If a sister knows not a brother’s heart he has none to know.

“Dearest Sibyl,” wrote Marcus, “why didn’t you tell me you were in London and taking Diana to her first dance? I had always meant to give her a pearl necklace for her coming-out ball. I will take her, of course, while you are abroad, on one condition, and that is that she isn’t always rushing off to her aunt in the country. I dislike that woman, as you know. I dislike all strong-minded, self-opinionated women. You are quite right, she is no fit companion for a girl of Diana’s age. Who has a better right to Diana than I have? I can’t have Miss Carston interfering. Sibyl, my dear, I am longing to see you.”

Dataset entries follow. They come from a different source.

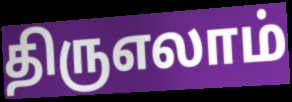
திருஎலாம்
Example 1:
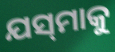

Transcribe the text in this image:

ଯସ୍‌ମାକୁ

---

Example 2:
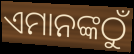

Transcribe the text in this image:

ଏମାନଙ୍କଠୁଁ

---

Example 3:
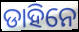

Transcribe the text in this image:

ଡାହିନେ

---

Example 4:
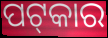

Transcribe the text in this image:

ପଟ୍‌କାର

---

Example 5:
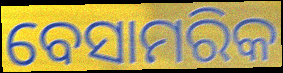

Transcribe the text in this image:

ବେସାମରିକ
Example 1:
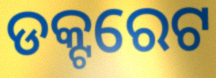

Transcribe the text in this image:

ଡକ୍ଟରେଟ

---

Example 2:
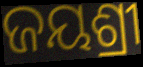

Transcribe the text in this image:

ଜୟଶ୍ରୀ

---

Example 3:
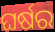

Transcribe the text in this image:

ଘର୍ଷର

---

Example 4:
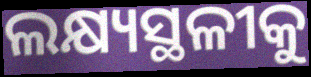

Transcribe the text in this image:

ଲକ୍ଷ୍ୟସ୍ଥଳୀକୁ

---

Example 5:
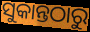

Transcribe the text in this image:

ସୁକାନ୍ତଠାରୁ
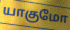
யாகுமோ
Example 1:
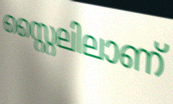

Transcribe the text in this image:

സ്റ്റൈലിലാണ്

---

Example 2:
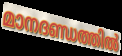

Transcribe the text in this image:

മാനദണ്ഡത്തിൽ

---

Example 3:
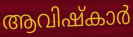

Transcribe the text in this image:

ആവിഷ്കാർ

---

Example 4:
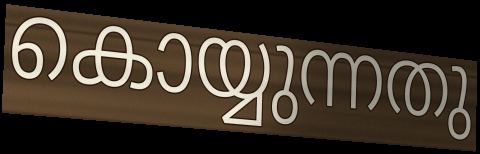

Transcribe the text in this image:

കൊയ്യുന്നതു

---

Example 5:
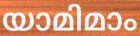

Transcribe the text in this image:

യാമിമാം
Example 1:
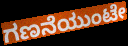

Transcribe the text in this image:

ಗಣನೆಯುಂಟೇ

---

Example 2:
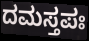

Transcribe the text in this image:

ದಮಸ್ತಪಃ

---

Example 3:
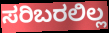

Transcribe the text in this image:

ಸರಿಬರಲಿಲ್ಲ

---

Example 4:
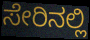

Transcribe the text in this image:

ಸೇರಿನಲ್ಲಿ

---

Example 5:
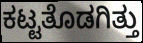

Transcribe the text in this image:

ಕಟ್ಟತೊಡಗಿತ್ತು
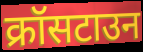
क्रॉसटाउन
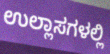
ಉಲ್ಲಾಸಗಳಲ್ಲಿ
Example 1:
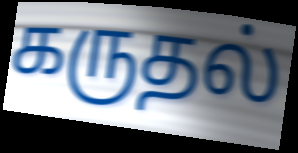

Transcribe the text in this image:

கருதல்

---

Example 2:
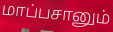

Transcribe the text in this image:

மாப்பசானும்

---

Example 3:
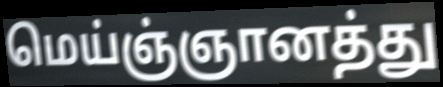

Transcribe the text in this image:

மெய்ஞ்ஞானத்து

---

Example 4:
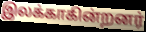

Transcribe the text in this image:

இலக்காகின்றனர்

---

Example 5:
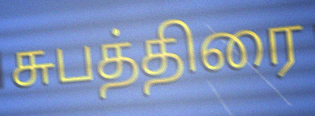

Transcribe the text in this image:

சுபத்திரை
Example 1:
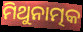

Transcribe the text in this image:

ମିଥୁନାତ୍ମକ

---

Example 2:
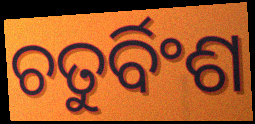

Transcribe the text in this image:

ଚତୁର୍ବିଂଶ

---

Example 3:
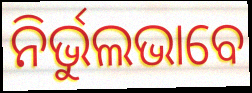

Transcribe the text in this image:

ନିର୍ଭୁଲଭାବେ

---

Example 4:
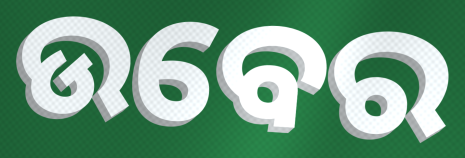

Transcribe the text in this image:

ଉବେର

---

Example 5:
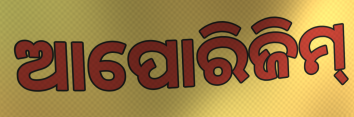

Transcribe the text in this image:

ଆପୋରିଜିମ୍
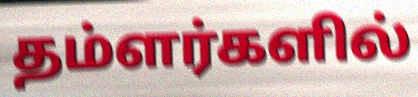
தம்ளர்களில்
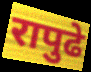
रापुढे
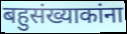
बहुसंख्याकांना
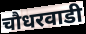
चौधरवाडी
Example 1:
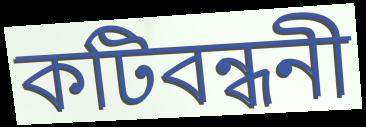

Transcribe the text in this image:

কটিবন্ধনী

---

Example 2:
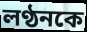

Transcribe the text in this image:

লণ্ঠনকে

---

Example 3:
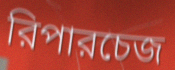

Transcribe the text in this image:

রিপারচেজ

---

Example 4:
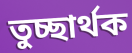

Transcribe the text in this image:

তুচ্ছার্থক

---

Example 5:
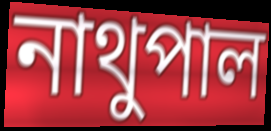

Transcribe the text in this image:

নাথুপাল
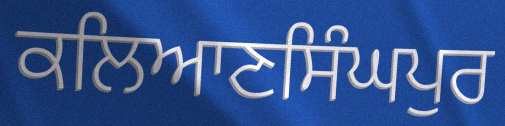
ਕਲਿਆਣਸਿੰਘਪੁਰ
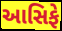
આસિફે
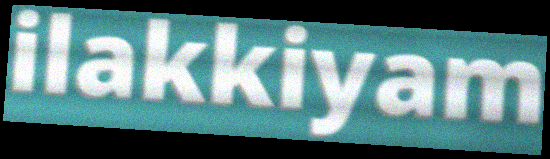
ilakkiyam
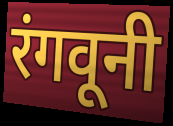
रंगवूनी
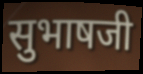
सुभाषजी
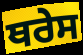
ਥਰੇਸ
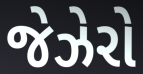
જેઝેરો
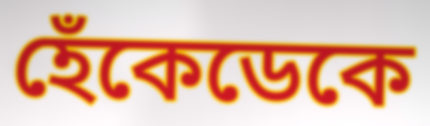
হেঁকেডেকে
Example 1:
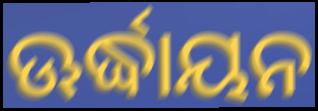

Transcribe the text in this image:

ଊର୍ଦ୍ଧାୟନ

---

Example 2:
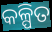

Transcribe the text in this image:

କଳ୍ପିତ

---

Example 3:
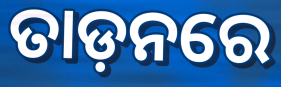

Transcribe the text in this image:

ତାଡ଼ନରେ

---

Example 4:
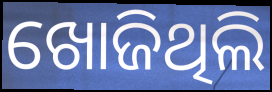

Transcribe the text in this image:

ଖୋଜିଥିଲି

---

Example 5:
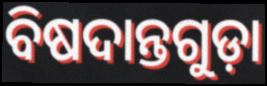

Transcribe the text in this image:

ବିଷଦାନ୍ତଗୁଡ଼ା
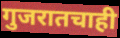
गुजरातचाही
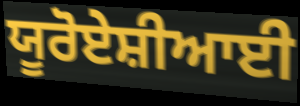
ਯੂਰੋਏਸ਼ੀਆਈ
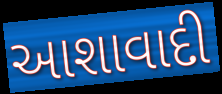
આશાવાદી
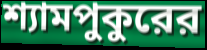
শ্যামপুকুরের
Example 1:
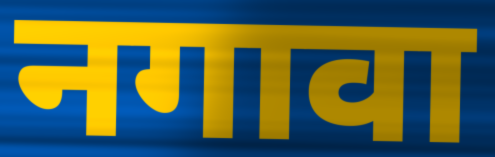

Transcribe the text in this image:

नगावा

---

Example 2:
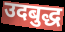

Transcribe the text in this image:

उदबुद्ध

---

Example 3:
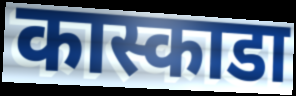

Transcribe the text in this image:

कास्काडा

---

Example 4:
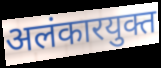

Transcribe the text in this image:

अलंकारयुक्त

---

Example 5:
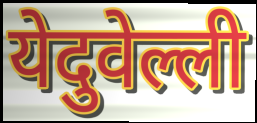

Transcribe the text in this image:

येदुवेल्ली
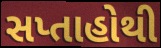
સપ્તાહોથી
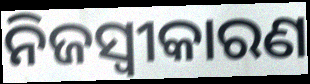
ନିଜସ୍ବୀକାରଣ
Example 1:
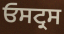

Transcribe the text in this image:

ਓਸਟ੍ਰਸ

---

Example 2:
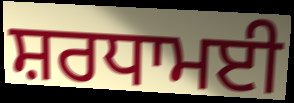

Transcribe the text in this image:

ਸ਼ਰਧਾਮਈ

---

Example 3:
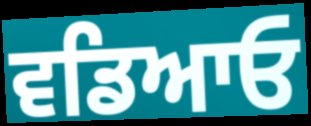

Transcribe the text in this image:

ਵਡਿਆਓ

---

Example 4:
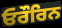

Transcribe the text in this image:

ਓਰੌਰਿਨ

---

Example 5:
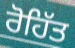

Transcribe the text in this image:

ਰੋਹਿੱਤ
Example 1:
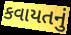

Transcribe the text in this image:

કવાયતનું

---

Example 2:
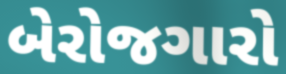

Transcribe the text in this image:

બેરોજગારો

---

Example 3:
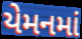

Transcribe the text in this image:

યેમનમાં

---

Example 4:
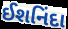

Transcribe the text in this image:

ઈશનિંદા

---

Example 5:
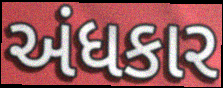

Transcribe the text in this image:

અંધકાર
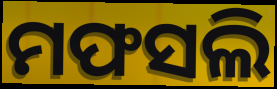
ମଫସଲି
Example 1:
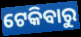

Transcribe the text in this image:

ଟେକିବାରୁ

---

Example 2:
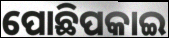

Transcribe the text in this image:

ପୋଛିପକାଇ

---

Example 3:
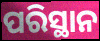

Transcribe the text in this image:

ପରିସ୍ଥାନ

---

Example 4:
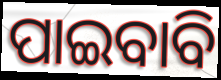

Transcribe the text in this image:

ପାଇବାବି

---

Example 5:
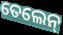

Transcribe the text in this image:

ତେଲେନ୍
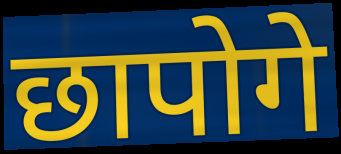
छापोगे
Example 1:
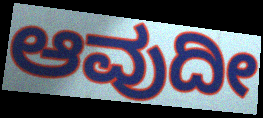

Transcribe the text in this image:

ಆವುದೀ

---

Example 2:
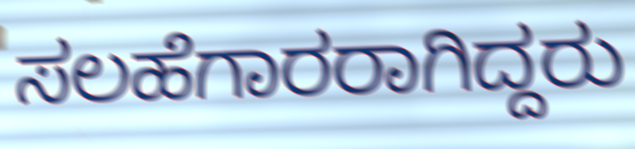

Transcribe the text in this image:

ಸಲಹೆಗಾರರಾಗಿದ್ದರು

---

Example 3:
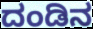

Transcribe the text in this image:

Hardly had he written the words when the telephone bell rang at his elbow.

He lifted the receiver and heard Sibyl’s voice telling him he was a darling old owl. In answer to his gentle reproof she said, Of course she had written to tell him she was bringing Diana to London, but she had forgotten to post the letter! Couldn’t he have guessed that? There was the same tenderness in the voice there had always been. She used the same absurd endearments she had always used. He knew she must be unchanged. Might she come and see him? Now? At once? She would!

He put back the receiver—and was astonished at his emotion. The force of his feelings shocked him. He had imagined himself past caring for anything very much. His life was so easy—so well ordered—so few demands were made upon him, except for money—and those were easily met. There was nothing to disturb him—nothing to excite him—except perhaps now and then a rather bigger venture than usual in the city—which as a rule meant more money (he was lucky) with which to buy china, glass, prints, anything he liked, and to his manifold likes his room testified. His house was beautiful and the things in it were chosen for their beauty. For these things he had come to care because he had been left alone in the world. He liked to think of himself as neglected. He had felt for his sister a deep affection and she had chosen to marry and leave him.

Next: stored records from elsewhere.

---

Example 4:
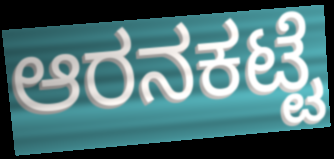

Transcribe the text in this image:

ಆರನಕಟ್ಟೆ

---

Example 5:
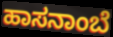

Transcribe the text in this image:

ಹಾಸನಾಂಬೆ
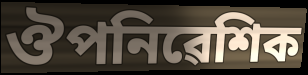
ঔপনিৱেশিক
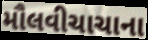
મૌલવીચાચાના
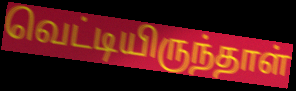
வெட்டியிருந்தாள்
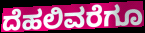
ದೆಹಲಿವರೆಗೂ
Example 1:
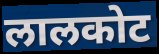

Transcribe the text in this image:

लालकोट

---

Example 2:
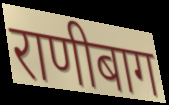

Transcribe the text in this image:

राणीबाग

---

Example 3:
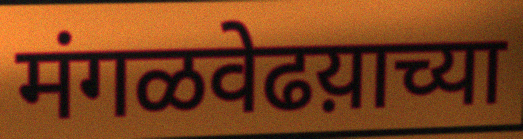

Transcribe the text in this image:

मंगळवेढय़ाच्या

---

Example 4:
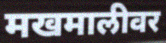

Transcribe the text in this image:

मखमालीवर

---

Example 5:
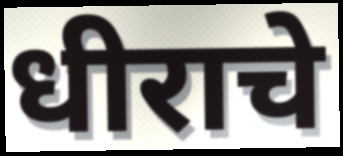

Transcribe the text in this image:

धीराचे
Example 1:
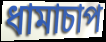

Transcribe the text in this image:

ধামাচাপ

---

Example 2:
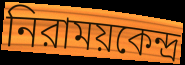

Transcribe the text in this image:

নিরাময়কেন্দ্র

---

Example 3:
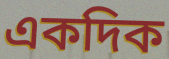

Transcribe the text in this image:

একদিক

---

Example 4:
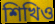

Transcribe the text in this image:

শিখিও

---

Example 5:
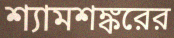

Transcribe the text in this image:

শ্যামশঙ্করের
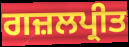
ਗਜ਼ਲਪ੍ਰੀਤ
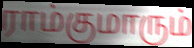
ராம்குமாரும்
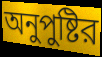
অনুপুষ্টির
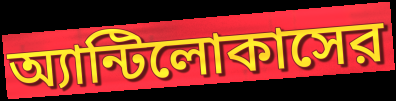
অ্যান্টিলোকাসের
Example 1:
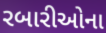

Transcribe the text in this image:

રબારીઓના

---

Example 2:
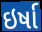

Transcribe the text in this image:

ઇર્ષા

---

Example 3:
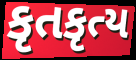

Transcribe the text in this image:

કૃતકૃત્ય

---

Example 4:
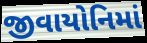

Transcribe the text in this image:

જીવાયોનિમાં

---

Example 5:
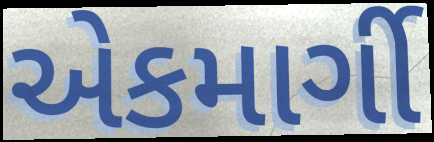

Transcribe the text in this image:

એકમાર્ગી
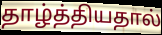
தாழ்த்தியதால்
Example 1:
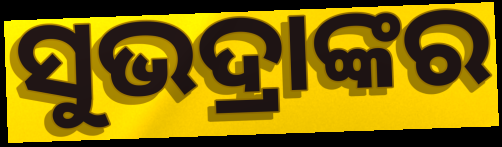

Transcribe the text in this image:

ସୁଭଦ୍ରାଙ୍କର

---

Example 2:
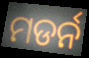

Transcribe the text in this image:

ମଡର୍ନ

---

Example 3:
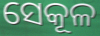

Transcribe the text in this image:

ସେକୂଳ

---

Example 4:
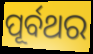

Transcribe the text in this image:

ପୂର୍ବଥର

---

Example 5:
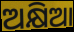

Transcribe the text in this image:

ଅକ୍ଷିଆ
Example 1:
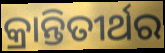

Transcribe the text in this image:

କ୍ରାନ୍ତିତୀର୍ଥର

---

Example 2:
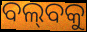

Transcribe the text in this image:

ବଲ୍‌ବକୁ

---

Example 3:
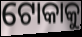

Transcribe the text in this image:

ଟୋକାକୁ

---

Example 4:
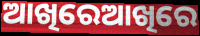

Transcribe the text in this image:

ଆଖିରେଆଖିରେ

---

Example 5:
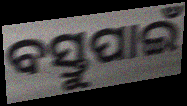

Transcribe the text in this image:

ବସ୍ତୁପାଇଁ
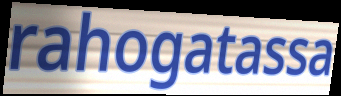
rahogatassa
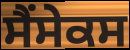
ਸੈਂਸੇਕਸ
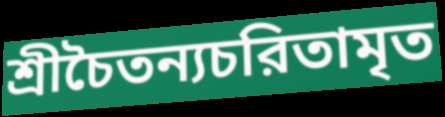
শ্রীচৈতন্যচরিতামৃত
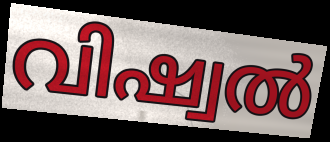
വിഷ്വൽ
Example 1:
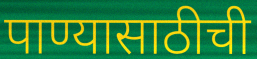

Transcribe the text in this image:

पाण्यासाठीची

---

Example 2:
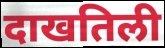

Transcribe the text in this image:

दाखतिली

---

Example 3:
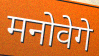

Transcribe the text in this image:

मनोवेगे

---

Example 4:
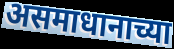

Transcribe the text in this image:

असमाधानाच्या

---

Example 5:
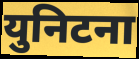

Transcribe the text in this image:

He couldn’t compete for her love. He never competed. Even as a collector he had suffered from this amiable inability to assert himself. Now he deputed others less sensitive to buy for him. In his young days, before he had gone to America, he remembered at an auction losing a vase he had particularly wanted. He had allowed himself to be outbidden by a girl with wide, grey eyes—who wore dogskin gloves. He could have outbidden her, but something had moved him to pity. Her gloves probably—they betrayed such a lack of social knowledge. It was a blue vase he would have bought. He loved the colour of it—the feel of it. She could have known nothing of the feel of it, for she held it in gloved hands, for which lack of feeling and understanding he pitied her—pitied her ignorance. She held the vase upside down to look at the mark: even about that she was undecided—or else she was short-sighted, which probability the clearness of her eyes questioned. Having examined the mark, she handed the vase back to the man from whom she had taken it and sharply bid a figure to which Marcus could have gone if he had wished. But he had not. So the vase became hers and she looked him straight in the eyes—and her eyes said “Beaten!”

“Goth!” thought Marcus as he recalled the scene. “She held the vase in gloved hands. Vandal—nice grey-eyed, clean, ignorant woman—” But he had thought of her oftener than he knew in those days, bemuse for a certain time he had thought of her every time he had seen a woman whose eyes were not grey.

Marcus, thinking now only of his sister, walked to a mirror that hung on the wall between two windows and looked at himself anxiously. Would she find him changed? At forty-six he was bound to look different, a little grey, of course. That did not matter, so long as she was not grey. He lit a cigarette; then put it down unsmoked, remembering that as a girl she had hated the smell of tobacco. Then he went to the window and ran up the blind; then pulled it down again halfway: not too strong a light, he decided; and pulled all the blinds down halfway. It would be kinder to Sibyl. Or should he pull them right up and face the worst? Leave her to face the light? A taxi stopped in the street below. It was absurd, but he was too nervous to go down and meet her and he counted the seconds it would take Pillar to get upstairs, to open the door. One! He must have been waiting in the hall. Supposing she were grey-haired, old, and wrinkled—or fat—? How should he keep it from her that he was shocked, distressed, pained? The door opened and in a moment two arms were round his neck. He almost said, “Where is your mother?”—was delighted he should almost have said it; wished he had really said it. What prettier compliment could he have paid this delightful being he held in his arms?